In closing the letter, Cowper also discussed Palmtree’s alternatives for developing the land, should it decide not to develop the land in accordance with the 1984 plat.
The only evidence in the record offered in support of Palmtree’s claims against the defendants is the deposition testimony of Samuel McKerall. McKerall is an attorney who represented Palmtree from 1994 until 1999.6 In his deposition testimony, McKerall stated that the first time he discussed the zoning of Palmtree’s land as R-1 with Santa Cruz, Santa Cruz pointed out that the zoning ordinance contained a grandfather clause. McKerall further stated “I remember thinking [the grandfather clause] solved the problem. Later I decided that it didn’t solve the problem.” (R. 109.) It was after McKerall determined that the grandfather clause did not solve Palmtree’s zoning problem that Palmtree petitioned the Baldwin County Commission to rezone Palmtree’s land.

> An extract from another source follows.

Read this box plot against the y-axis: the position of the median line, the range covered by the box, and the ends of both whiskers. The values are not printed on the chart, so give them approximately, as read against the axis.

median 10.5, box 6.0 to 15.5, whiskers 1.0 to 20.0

When McKerall was questioned as to whether anyone representing Baldwin County had actually told him that the project could not be constructed as platted, McKerall initially answered “no.” McKe-rall then stated that he was sure that either Frank Santa Cruz or Kevin Cowper had told him that the project could not be constructed in accordance with the plat. Later, however, McKerall admitted that he was not sure whether either Santa Cruz or Cowper had told him that the land could not be developed in accordance with the plat.

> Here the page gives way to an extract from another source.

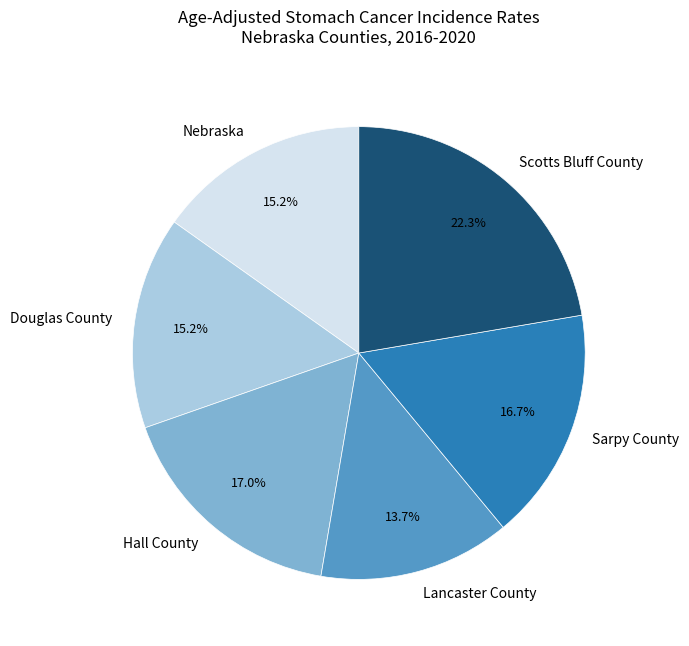

Does any single category account for the majority?

No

Palmtree’s action against the defendants is not ripe for adjudication because there is presently no live justiciable controversy that would give the courts jurisdiction over this case. Palmtree’s breach-of-contract claims against the defendants for not honoring the grandfather clause of the zoning ordinance, Palmtree’s allegations that the defendants are estopped from enforcing the zoning ordinance, and Palmtree’s claims that its property has been “taken” by the county without just compensation, are all based upon the assumption that Palmtree will be denied a land-use certificate and all of the ensuing permits necessary to develop its land in accordance with the 1984 plat. There is no evidence in the record indicating that Baldwin County, through its officials or otherwise, denied Palmtree the opportunity to commence its project as that project was approved in 1984. Palmtree’s allegations do nothing more than demonstrate its anticipation that there may be a controversy in the future. As of the filing of this action, Palmtree has not in any way been denied the right to develop its property in accordance with the plat as it was recorded in 1984; because there has been no denial, Palmtree has not yet suffered an injury.
Because Palmtree failed to invoke the jurisdiction of the trial court, any order entered by the trial court is void. Accordingly, we dismiss this appeal.
APPEAL DISMISSED.
MOORE, C.J., and SEE, JOHNSTONE, and HARWOOD, JJ., concur.